Correct. So what was the point of the rest of your nonsensical rambling? Or do you have some other explanation of why you're entitled to you use that specific tld namespace? You can't just use arbitrary domains that you don't own, why should tld's be any different especially given the advent of gtld's which radically expanded the namespace?

You're also ignoring that that that you can still use .dev. The case where Google's ownership of it prevents you from using it (for internal use anyway) is a very specific, limited scenario.

does not entitle me to get to use some part of the internet in the same way as a single corporation with a lot of money

Nothing about this prevents you from using any part of the Internet. At worst it restricts, ever so slightly, the way you can name your resources. But there have always been restrictions on how you can name your resources.

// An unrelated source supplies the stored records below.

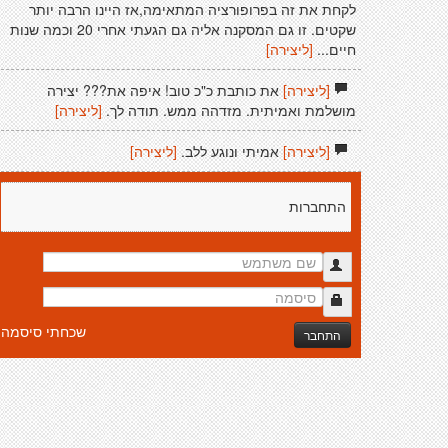
לקחת את זה בפרופורציה המתאימה,אז היינו הרבה יותר
שקטים. זו גם המסקנה אליה גם הגעתי אחרי 20 וכמה שנות
חיים...
[ליצירה]
[ליצירה]
את כותבת כ"כ טוב! איפה את??? יצירה
מושלמת ואמיתית. מזדהה ממש. תודה לך.
[ליצירה]
[ליצירה]
אמיתי ונוגע ללב.
[ליצירה]
התחברות
שכחתי סיסמה
התחבר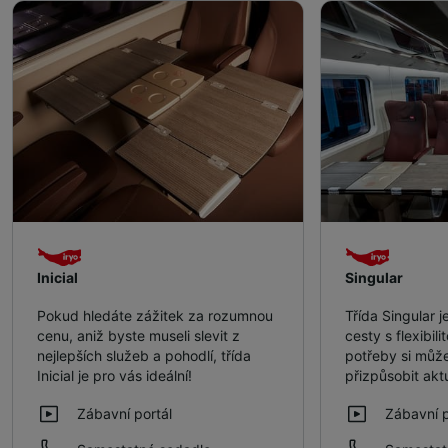
Inicial
Singular
Pokud hledáte zážitek za rozumnou
Třída Singular j
cenu, aniž byste museli slevit z
cesty s flexibil
nejlepších služeb a pohodlí, třída
potřeby si může
Inicial je pro vás ideální!
přizpůsobit ak
Zábavní portál
Zábavní p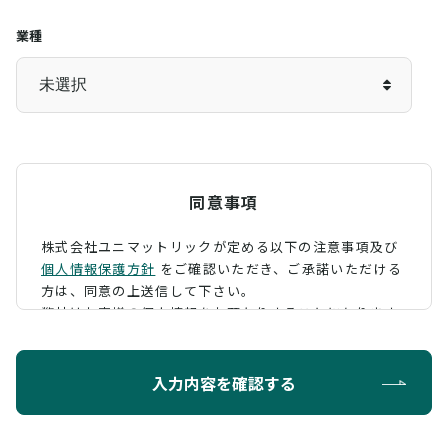
業種
同意事項
株式会社ユニマットリックが定める以下の注意事項及び
個人情報保護方針
をご確認いただき、
ご承諾いただける
方は、同意の上送信して下さい。
弊社はお客様の個人情報をお預かりすることになります
が、そのお預かりした個人情報の取扱について、 下記の
ように定め、保護に努めております。
入力内容を確認する
利用目的
お問い合わせに対する回答を行うため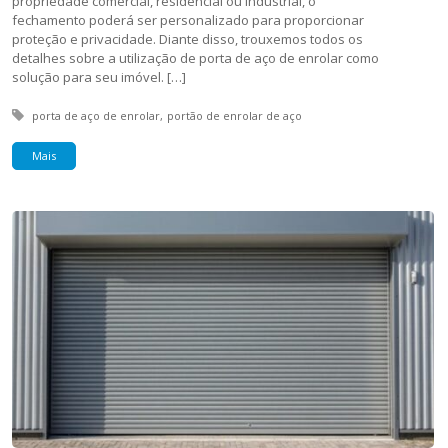
propriedade comercial, residencial ou industrial, o
fechamento poderá ser personalizado para proporcionar
proteção e privacidade. Diante disso, trouxemos todos os
detalhes sobre a utilização de porta de aço de enrolar como
solução para seu imóvel. […]
Tagged with:
porta de aço de enrolar
portão de enrolar de aço
Mais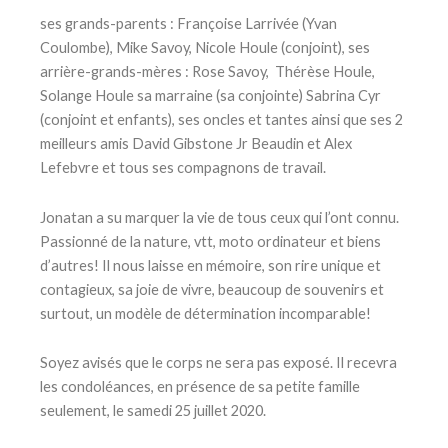
ses grands-parents : Françoise Larrivée (Yvan
Coulombe), Mike Savoy, Nicole Houle (conjoint), ses
arrière-grands-mères : Rose Savoy, Thérèse Houle,
Solange Houle sa marraine (sa conjointe) Sabrina Cyr
(conjoint et enfants), ses oncles et tantes ainsi que ses 2
meilleurs amis David Gibstone Jr Beaudin et Alex
Lefebvre et tous ses compagnons de travail.
Jonatan a su marquer la vie de tous ceux qui l’ont connu.
Passionné de la nature, vtt, moto ordinateur et biens
d’autres! Il nous laisse en mémoire, son rire unique et
contagieux, sa joie de vivre, beaucoup de souvenirs et
surtout, un modèle de détermination incomparable!
Soyez avisés que le corps ne sera pas exposé. Il recevra
les condoléances, en présence de sa petite famille
seulement, le samedi 25 juillet 2020.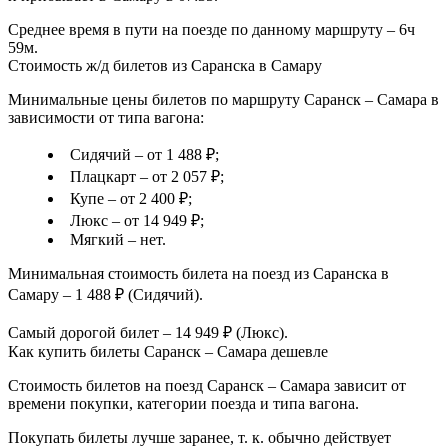
Среднее время в пути на поезде по данному маршруту – 6ч
59м.
Стоимость ж/д билетов из Саранска в Самару
Минимальные цены билетов по маршруту Саранск – Самара в
зависимости от типа вагона:
Сидячий – от 1 488 ₽;
Плацкарт – от 2 057 ₽;
Купе – от 2 400 ₽;
Люкс – от 14 949 ₽;
Мягкий – нет.
Минимальная стоимость билета на поезд из Саранска в
Самару – 1 488 ₽ (Сидячий).
Самый дорогой билет – 14 949 ₽ (Люкс).
Как купить билеты Саранск – Самара дешевле
Стоимость билетов на поезд Саранск – Самара зависит от
времени покупки, категории поезда и типа вагона.
Покупать билеты лучше заранее, т. к. обычно действует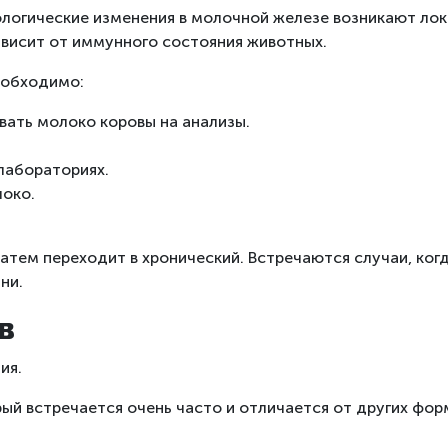
тологические изменения в молочной железе возникают ло
ависит от иммунного состояния животных.
необходимо:
вать молоко коровы на анализы.
лабораториях.
локо.
атем переходит в хронический. Встречаются случаи, ког
ни.
в
ия.
ый встречается очень часто и отличается от других фо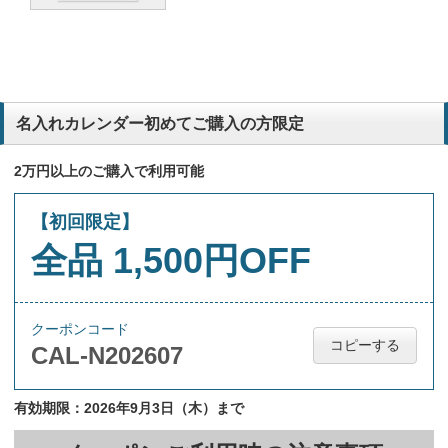
名入れカレンダー初めてご購入の方限定
2万円以上のご購入で利用可能
【初回限定】
全品 1,500円OFF
クーポンコード
コピーする
CAL-N202607
有効期限：2026年9月3日（木）まで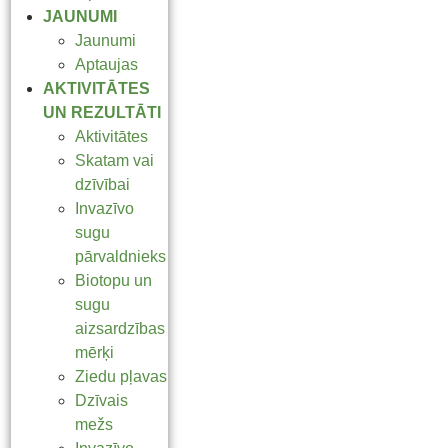
JAUNUMI
Jaunumi
Aptaujas
AKTIVITĀTES
UN REZULTĀTI
Aktivitātes
Skatam vai
dzīvībai
Invazīvo
sugu
pārvaldnieks
Biotopu un
sugu
aizsardzības
mērķi
Ziedu pļavas
Dzīvais
mežs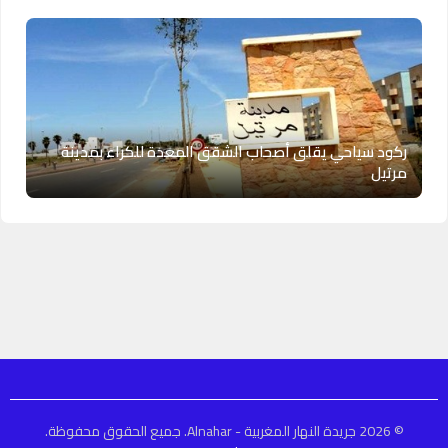
ركود سياحي يقلق أصحاب الشقق المعدة للكراء بمدينة
مرتيل
© 2026 جريدة النهار المغربية - Alnahar. جميع الحقوق محفوظة.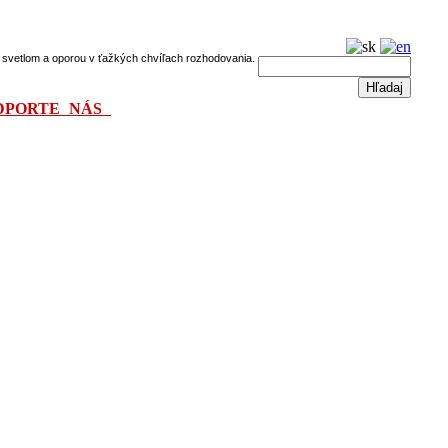
dú svetlom a oporou v ťažkých chvíľach rozhodovania.
DPORTE NÁS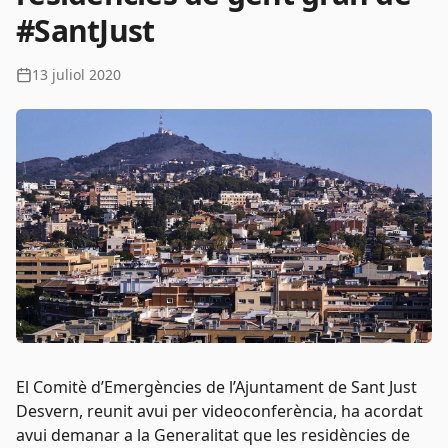
#SantJust
13 juliol 2020
El Comitè d’Emergències de l’Ajuntament de Sant Just
Desvern, reunit avui per videoconferència, ha acordat
avui demanar a la Generalitat que les residències de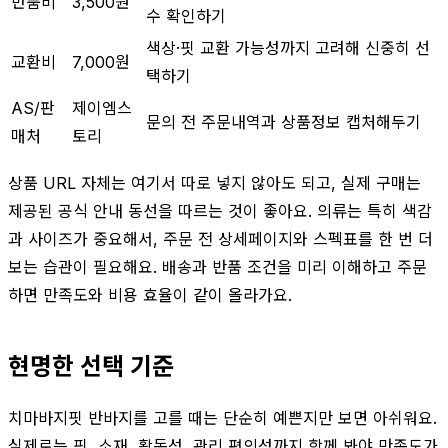
반품비
3,500원
수 확인하기
색상·핏 교환 가능성까지 고려해 신중히 선
교환비
7,000원
택하기
AS/판
제이엠스
문의 전 주문내역과 상품정보 캡처해두기
매처
토리
상품 URL 자체는 여기서 따로 넣지 않아도 되고, 실제 구매는
제공된 공식 안내 동선을 따르는 것이 좋아요. 의류는 특히 색감
과 사이즈가 중요해서, 주문 전 상세페이지와 스펙표를 한 번 더
보는 습관이 필요해요. 배송과 반품 조건을 미리 이해하고 주문
하면 만족도와 비용 효율이 같이 올라가요.
현명한 선택 기준
치마바지핏 반바지를 고를 때는 단순히 예쁜지만 보면 아쉬워요.
실제로는 핏, 소재, 활동성, 관리 편의성까지 함께 봐야 만족도가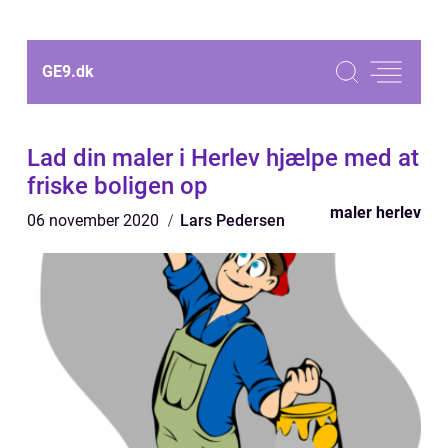
GE9.
dk
Lad din maler i Herlev hjælpe med at
friske boligen op
maler herlev
06 november 2020
Lars Pedersen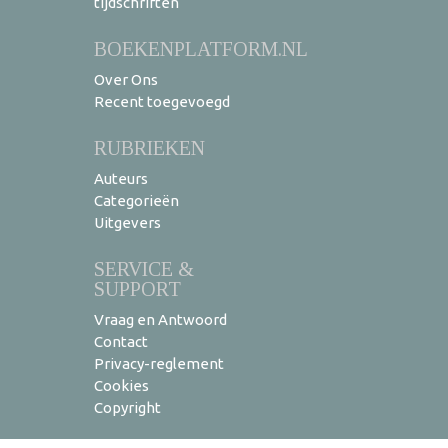
tijdschriften
BOEKENPLATFORM.NL
Over Ons
Recent toegevoegd
RUBRIEKEN
Auteurs
Categorieën
Uitgevers
SERVICE &
SUPPORT
Vraag en Antwoord
Contact
Privacy-reglement
Cookies
Copyright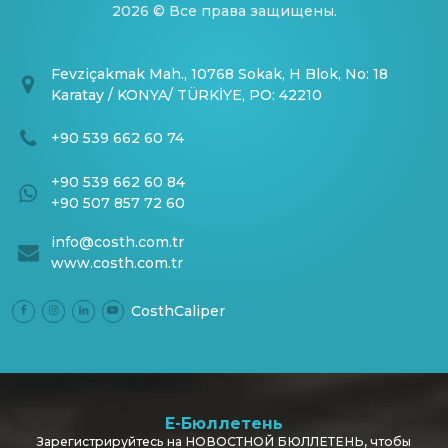
2026 © Все права защищены.
Fevziçakmak Mah., 10768 Sokak, H Blok, No: 18
Karatay / KONYA/ TÜRKİYE, PO: 42210
+90 539 662 60 74
+90 539 662 60 84
+90 507 857 72 60
info@costh.com.tr
www.costh.com.tr
CosthCaliper
E-Бюллетень
Зарегистрируйтесь на НОВОСТНОЙ БЮЛЛЕТЕНЬ, чтобы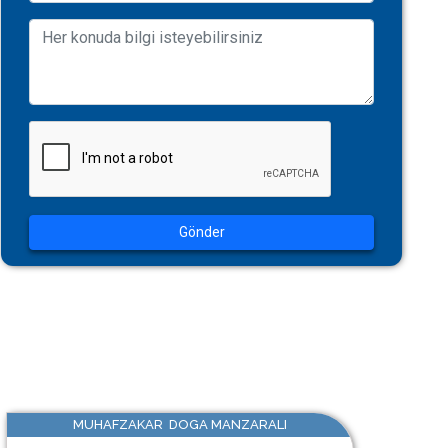
Gönder
MUHAFZAKAR DOGA MANZARALI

The taking of a gTLD for private use simply to associate an entire generic concept with a single corporation is an abuse of the public's interest in top-level domains to be used to navigate resource on the world wide web.

The Chairman of ICANN said at the creation of gTLDs: "Today's decision will usher in a new internet age. We have provided a platform for the next generation of creativity and inspiration. Unless there is a good reason to restrain it, innovation should be allowed to run free."

Taking the entire ".DEV" TLD for a single corporation, as if Google is the only development corporation in the world, is not providing a platform for the next generation of creativity and inspiration. Potentially millions of users of this TLD no longer have the option.

I am not the only person who feels this way: https://www.theregister.co.uk/2015/03/13/google_developer_gt...

Google also tried to take ".BLOG", for sole use by its Blogger platform. Luckily they were outbid.

When Amazon proposed it taking the ".BOOK" TLD, publishers objected because, duh, this would be a hugely unfair attack on book publishers, sellers, and authors.

On top of the above, Google broke private use of the TLD for literally everyone who wasn't using TLS (and not just for domains Google registers in the TLD), but I'm sure lots of people simply don't care when Google does dick things, so nevermind that.

My position is that a corporation should not be able to stifle free and fair use of the internet. It's not about entitlement, it's about the fact that the internet is a global economic engine intended to be used by everyone, and not just exclusive corporations with money and influence.